AIM OF THE EXERCISE » The stretch wanted below opens at the line containing "hvilket kan føre til dyre reparationer og i" and closes at the line containing "udelukker skadedyrene – uden at lukke for". Please return it exactly, with no other lines.

Data excerpts
_ _ _

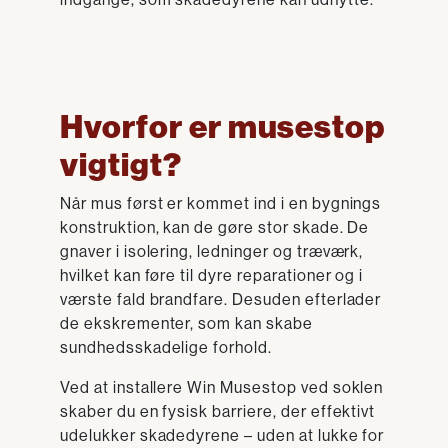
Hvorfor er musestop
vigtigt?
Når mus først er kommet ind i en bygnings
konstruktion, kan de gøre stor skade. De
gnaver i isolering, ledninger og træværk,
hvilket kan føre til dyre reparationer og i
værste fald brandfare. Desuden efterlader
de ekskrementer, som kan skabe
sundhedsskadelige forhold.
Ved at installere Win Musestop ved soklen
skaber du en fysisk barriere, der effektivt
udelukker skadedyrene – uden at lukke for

_ _ _

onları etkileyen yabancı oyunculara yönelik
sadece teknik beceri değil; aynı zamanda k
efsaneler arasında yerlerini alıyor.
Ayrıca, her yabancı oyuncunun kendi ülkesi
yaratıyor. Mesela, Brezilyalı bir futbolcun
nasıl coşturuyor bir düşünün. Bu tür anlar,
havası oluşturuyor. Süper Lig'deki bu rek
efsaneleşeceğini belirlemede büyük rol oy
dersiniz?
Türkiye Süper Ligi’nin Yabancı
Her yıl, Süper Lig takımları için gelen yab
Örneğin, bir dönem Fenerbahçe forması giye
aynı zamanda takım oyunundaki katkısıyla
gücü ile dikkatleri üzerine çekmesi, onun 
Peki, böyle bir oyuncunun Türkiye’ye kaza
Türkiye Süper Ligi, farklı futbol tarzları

_ _ _

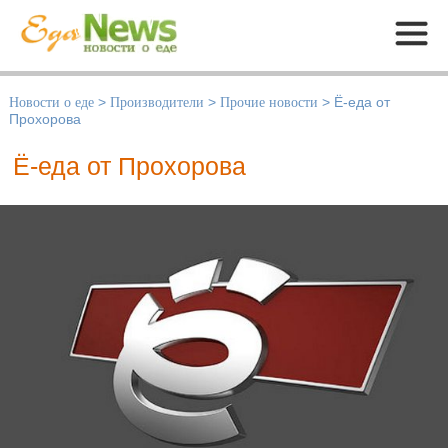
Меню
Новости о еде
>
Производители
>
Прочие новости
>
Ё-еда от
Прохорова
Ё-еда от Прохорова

_ _ _

SOLUTION »
hvilket kan føre til dyre reparationer og i
værste fald brandfare. Desuden efterlader
de ekskrementer, som kan skabe
sundhedsskadelige forhold.
Ved at installere Win Musestop ved soklen
skaber du en fysisk barriere, der effektivt
udelukker skadedyrene – uden at lukke for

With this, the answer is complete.